Nearly two years of work will crystallize late next month, as Emory targets the week of Sept. 19–26 to officially release its strategic plan, titled “Where Courageous Inquiry Leads: A Strategic Plan for Emory University.”

The week will be marked by several appearances by people involved in the planning process—including the Strategic Planning Steering Committee co-chairs, Provost Earl Lewis and Executive Vice President for Health Affairs Michael Johns—at meetings of campus groups and at Emory Weekend, scheduled for Sept. 24–26. The Sept. 26 issue of Emory Report will be devoted to the strategic plan, and other communication materials will be released during the preceding week.

“It’s been a busy summer of organizing, writing, reviewing, rewriting and fine-tuning everything about the plan, and we’re almost ready to share with everyone the fruits of all this labor,” Lewis said. “However, we should remember that—even though we all owe a big thank you to the people who’ve helped put this plan together over the past two years—this marks the beginning of an exciting time for Emory, not the end of one.”

Lewis and Johns are recruiting members for a new committee that will oversee implementation of the plan on a University-wide level. The bedrock of the plan continues to be its individual school and unit plans, over which those schools and units have authority.

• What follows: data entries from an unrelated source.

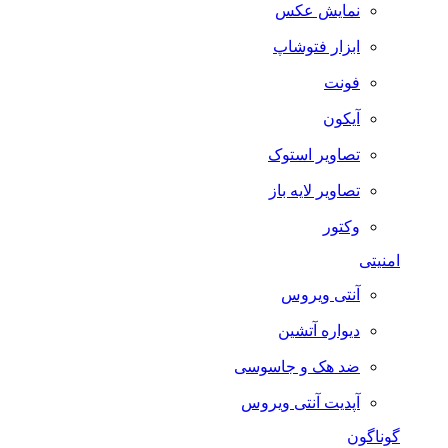
نمایش عکس
ابزار فتوشاپ
فونت
آیکون
تصاویر استوک
تصاویر لایه باز
وکتور
امنیتی
آنتی ویروس
دیواره آتشین
ضد هک و جاسوسی
آپدیت آنتی ویروس
گوناگون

The central implementation committee will be organized around the five strategic themes identified in the plan.

More details on those themes will be forthcoming in September, but the five titles are:
• Building Faculty Distinction
• Preparing Engaged Scholars
• Creating Community—Engaging Society
• Confronting the Human Condition and Human Experience
• Exploring New Frontiers in Science and Technology

Each theme is further defined by University-wide initiatives. The latter two themes include academic content-specific initiatives that were developed through the Theme Development Brainstorming process. For “Confronting the Human Condition,” the initiatives are:
• Understanding Religions and the Human Spirit
• Understanding Race and Difference
• Implementing Pathways to Global Health

The initiatives involved in “Exploring New Frontiers in Science and Technology” include:
• Neuroscience, Human Nature and Society
• Predictive Health and Society
• Life Sciences

“All of the themes represent cross-cutting, intellectual bridges that will bring our campus together in ways that will have much more impact on society than if we worked individually and in isolation,” Johns said. “These are big questions, and it will take strength, determination and courage to look for big answers. Emory has all of those.”